Lorsque Emmanuel Macron avait pris la parole au lendemain de la validation du conseil constitutionnel de sa réforme des retraites, le grand non-dit de son discours fut consacré à sa première ministre Elisabeth Borne. Message non-dit et crypté mais tellement clair sur la nouvelle séquence qui attend la gouvernance Macron et sur l’avenir de la locataire de Matignon.
Déjà le fait de fixer une période de cent jours, donnant la vague illusion que son second mandat débute réellement au lendemain de cette crise des retraites, est en soi un avertissement dans le temps sur la durée de vie d’Elisabeth Borne à son poste de première ministre.
En plus, le fait de coupler cette période avec des objectifs précis, tous faisant partie du cahier des charges de la première ministre, met une forte pression sur les épaules d’Elisabeth Borne et lui impose une obligation de résultats qui va se payer cash.
Emmanuel Macron avait confié à sa première ministre trois objectifs essentiels dont la réalisation pourrait sortir le pays de cette impasse dans laquelle la logique d’une réforme imposée l’a enfermé.
Le premier étant de faire adopter, dans un contexte de grande inflation et de baisse notoire du pouvoir d’achat, des mesures à vocation économique et sociale qui pourraient susciter l’adhésion et l’empathie de Francais. Après le choc de la réforme de structure, il faut alterner avec des réformes de consensus et de compromis. L’idée étant de chasser des esprits dés accusation d’une gouvernance de clivages et de ruptures aigües.
Le deuxième défi est de tenter de briser cette unanimité syndicale inédite qui joue le rôle de carburant de toutes ces grandes manifestations dans la rue. Il est clair que le bloc syndical uni qui s’est opposé à la réforme de retraite a joué une rôle primordial dans l’expression de cette colère généralisée qui refuse cette réforme et oblige le gouvernement à la passer en force. Casser en douce ce front syndical nécessite une politique qui vise à séduire et à attirer dans ses filets les syndicats dits réformistes et à isoler les plus radicaux et leur faire perdre leur crédibilité et leurs capacités de mobilisation. Pour atteindre cet objectif, Elisabeth Borne doit montrer toute la palette de son intelligence de gouvernement.
Le troisième défi confié à la première ministre est celui de tenter d’élargir la majorité parlementaire qui la soutient. En l’absence d’une majorité absolue à l’assemblée nationale, Elisabeth Borne a gouverné, depuis sa nomination à Matignon, à coup de 49.3, ce fameux article constitutionnel qui lui fait l’économie d’un débat et d’un vote parlementaire. Cet article offre un confort, une forme de facilité mais ne peut s’ériger en mode de gouvernement. Emmanuel Macron sait que l’abus de ce 49.3 finira par être perçu comme un exercice qui tue le souffle et la dynamique démocratique qui consiste à permettre aux représentants de la nation de discuter, de choisir et de trancher.
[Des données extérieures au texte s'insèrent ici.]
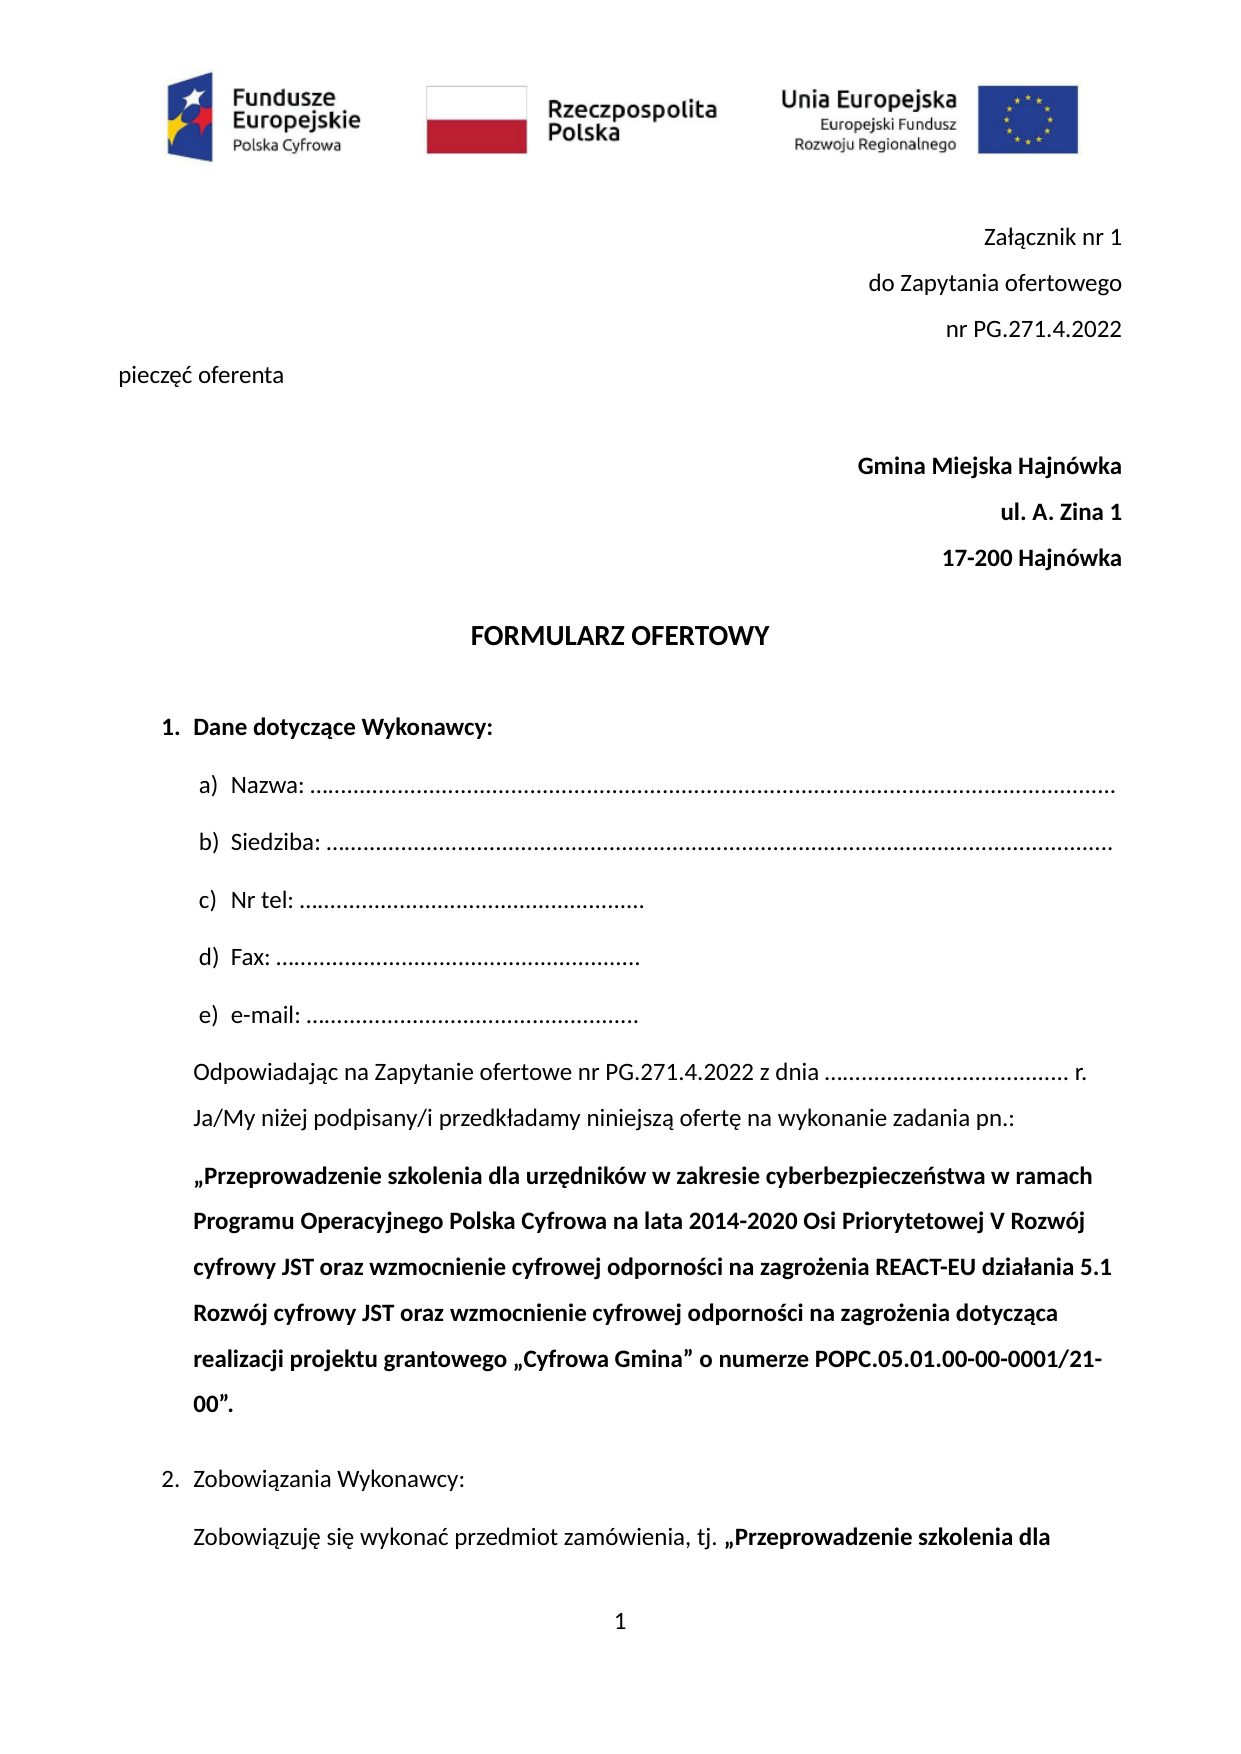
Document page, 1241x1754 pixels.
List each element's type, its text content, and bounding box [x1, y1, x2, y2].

list Zobowiązuję się wykonać przedmiot zamówienia, tj. „Przeprowadzenie szkolenia dla [156, 1521, 1122, 1552]
list Dane dotyczące Wykonawcy: [156, 712, 1122, 742]
text do Zapytania ofertowego [118, 267, 1122, 298]
text Gmina Miejska Hajnówka [118, 450, 1122, 481]
list ul. A. Zina 1 [118, 496, 1122, 526]
list Odpowiadając na Zapytanie ofertowe nr PG.271.4.2022 z dnia ….................................... r. Ja/My niżej podpisany/i przedkładamy niniejszą ofertę na wykonanie zadania pn.: [156, 1057, 1122, 1133]
text pieczęć oferenta [118, 359, 1122, 389]
list „Przeprowadzenie szkolenia dla urzędników w zakresie cyberbezpieczeństwa w ramach Programu Operacyjnego Polska Cyfrowa na lata 2014-2020 Osi Priorytetowej V Rozwój cyfrowy JST oraz wzmocnienie cyfrowej odporności na zagrożenia REACT-EU działania 5.1 Rozwój cyfrowy JST oraz wzmocnienie cyfrowej odporności na zagrożenia dotycząca realizacji projektu grantowego „Cyfrowa Gmina” o numerze POPC.05.01.00-00-0001/21-00”. [156, 1160, 1122, 1419]
list e-mail: ….................................................. [193, 999, 1122, 1029]
list Siedziba: ….......................................................................................................................... [193, 827, 1122, 857]
text FORMULARZ OFERTOWY [118, 617, 1122, 652]
text nr PG.271.4.2022 [118, 313, 1122, 343]
list Nr tel: ….................................................... [193, 884, 1122, 914]
list Nazwa: …............................................................................................................................. [193, 769, 1122, 799]
list Zobowiązania Wykonawcy: [156, 1464, 1122, 1494]
text 17-200 Hajnówka [118, 542, 1122, 572]
list Fax: …....................................................... [193, 942, 1122, 972]
picture [119, 37, 1124, 207]
text Załącznik nr 1 [118, 176, 1122, 252]
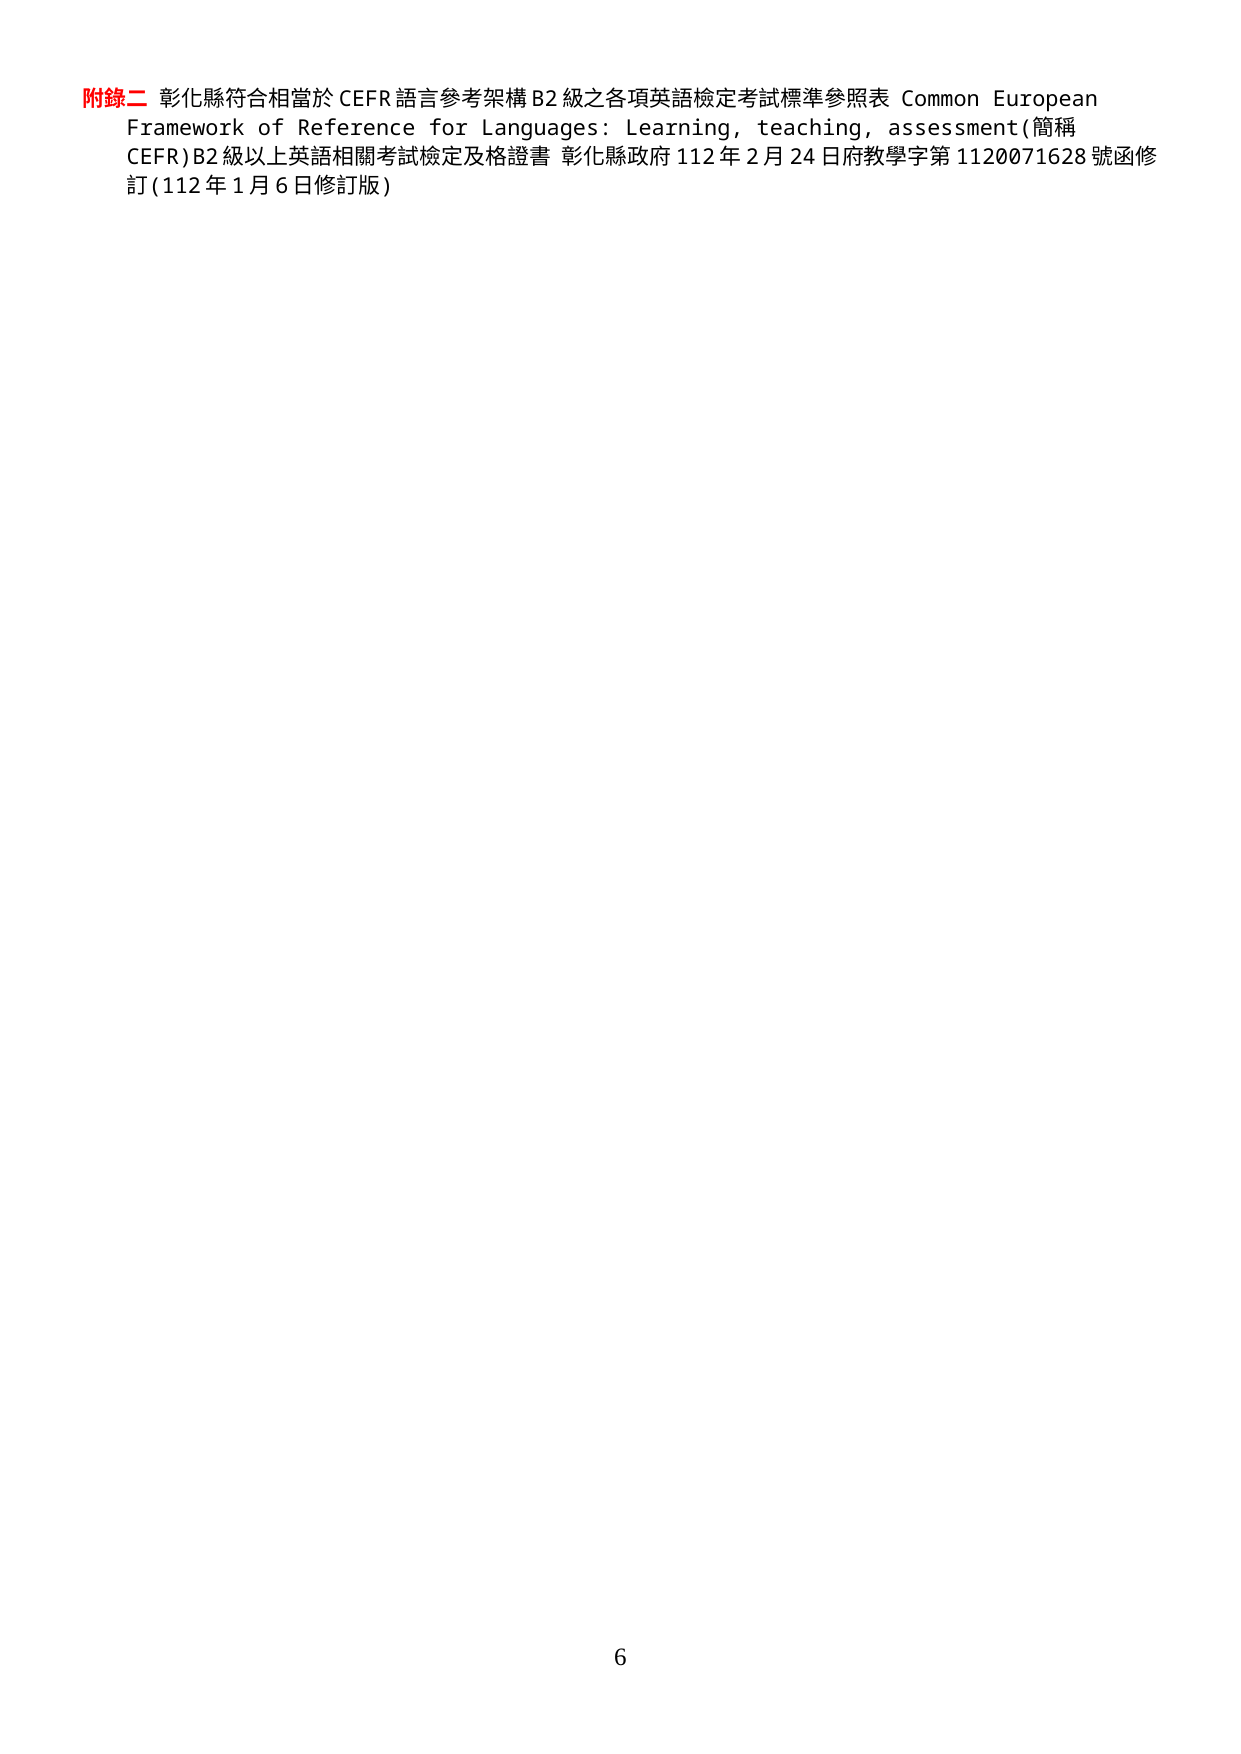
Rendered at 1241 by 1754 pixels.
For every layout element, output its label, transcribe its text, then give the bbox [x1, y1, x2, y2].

text 附錄二 彰化縣符合相當於CEFR語言參考架構B2級之各項英語檢定考試標準參照表 Common European Framework of Reference for Languages: Learning, teaching, assessment(簡稱CEFR)B2級以上英語相關考試檢定及格證書 彰化縣政府112年2月24日府教學字第1120071628號函修訂(112年1月6日修訂版) [83, 83, 1157, 199]
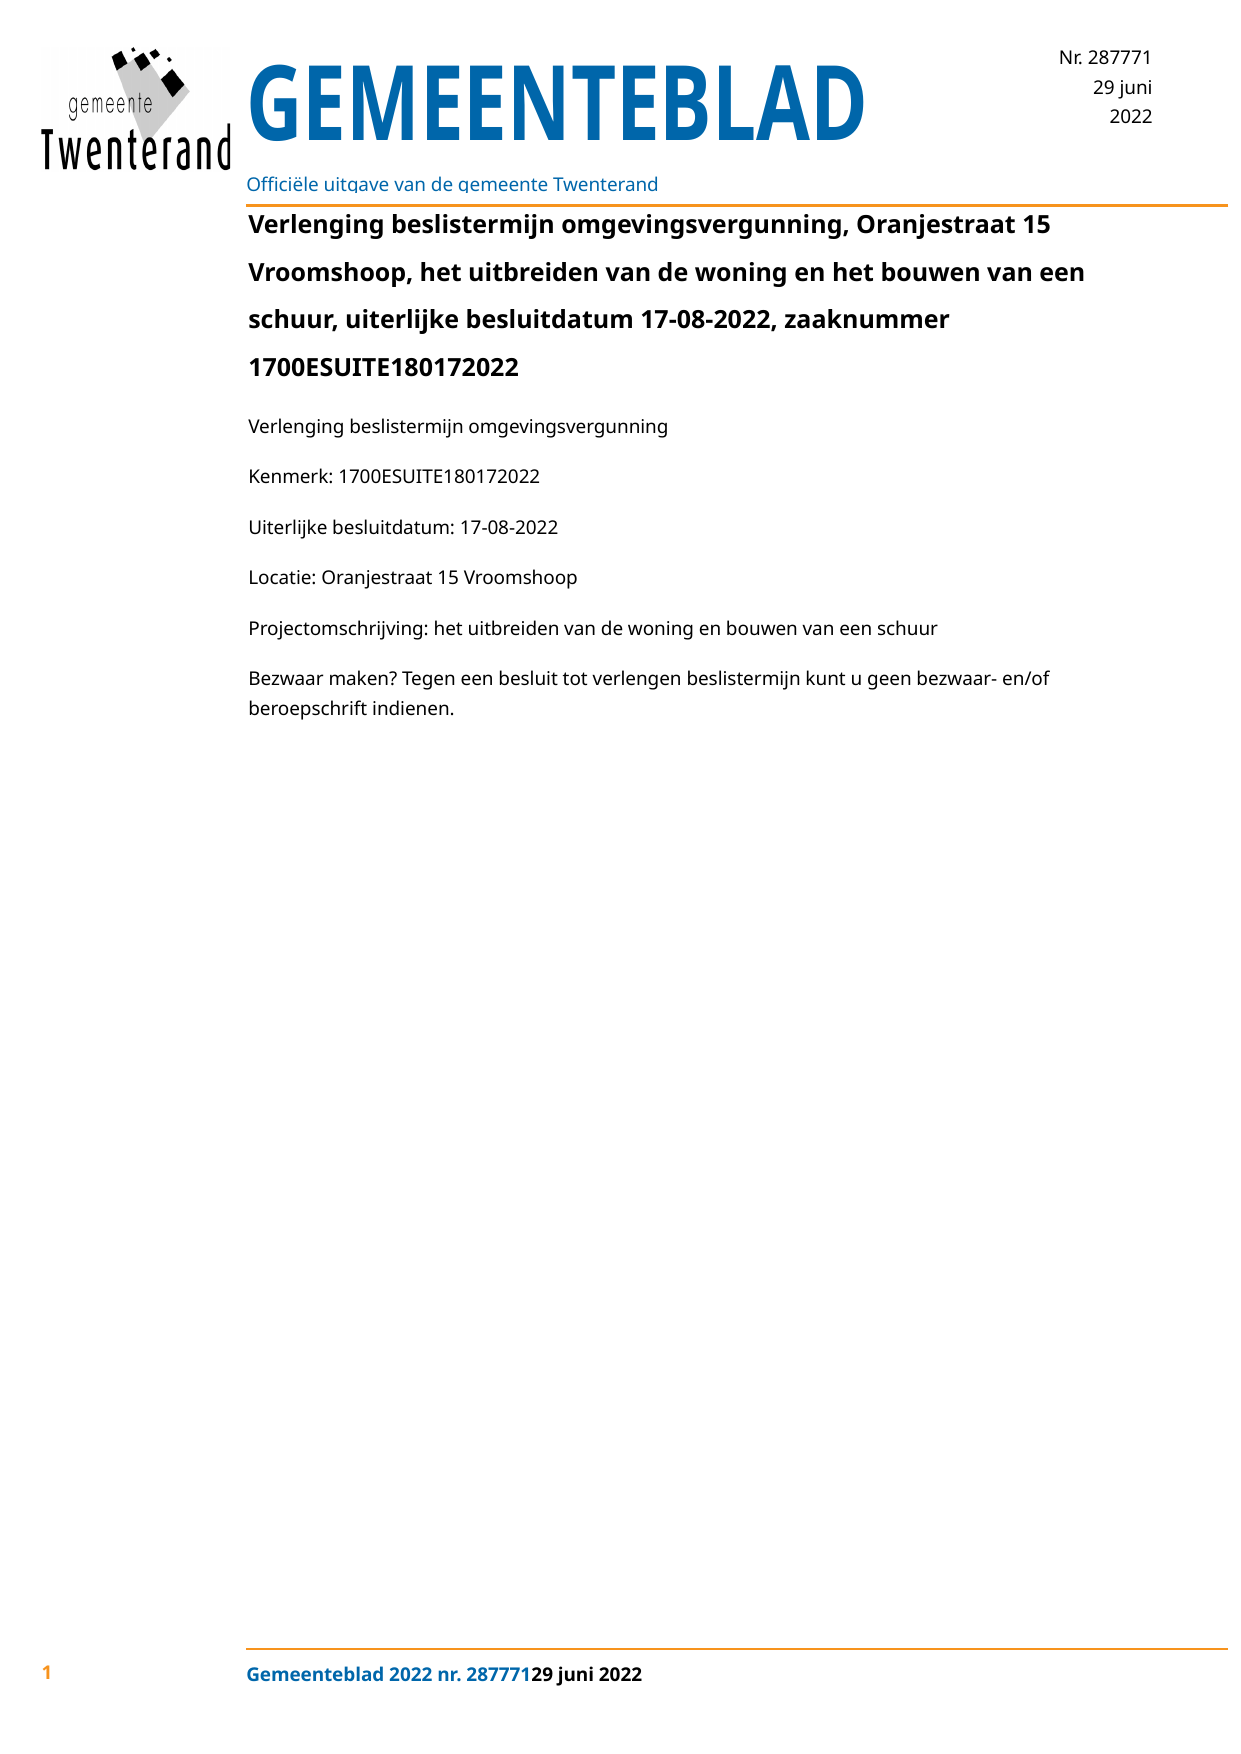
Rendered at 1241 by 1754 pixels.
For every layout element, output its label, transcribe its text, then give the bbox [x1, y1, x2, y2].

Depuis le début de cette crise, Emmanuel Macron avait fait le pari qu’il sera fatalement rejoint dans cette aventure par les parlementaires du Parti des républicains. Or, ce parti encore sous le choc de multiples défaites et d’une guerre sans merci des égos, pris dans un tourbillon de contradictions, n’était pas au rendez vous, obligeant le gouvernement à passer en force.
Elisabeth Borne a cent jour pour réaliser ces trois objectifs. Sauf si on lui fabrique une baguette magique politique, il est difficilement imaginable qu’elle puisse réussir dans cette mission. Ce qui donne à certains la certitude que ses jours sont comptés à Matignon et que le président Macron n’aura d’autres choix que de recourir à un autre casting gouvernemental.
Emmanuel Macron aurait dû logiquement se séparer d’Elisabeth Borne au lendemain de la motion de censure qui a été à un cheveu de lui retirer la confiance, mais le faire sous la pression de ces événements signerait le fait que les oppositions syndicales et politiques ont réussi à l’obliger à poser un genoux à terre et à concéder une défaite.
En lui fixant une période de cent jours et un catalogue de défis à relever, Emmanuel Macron veut donner cette illusion qu’il est toujours maître des horloges et des calendriers. Il lui reste aussi dans sa besace la fameuse carte de dissuasion politique qui consiste à menacer de dissoudre le parlement et de convoquer des élections législatives anticipées dans l’espoir, incertain, de reconquérir une majorité absolue qui lui permet de gouverner de manière verticale et confortable.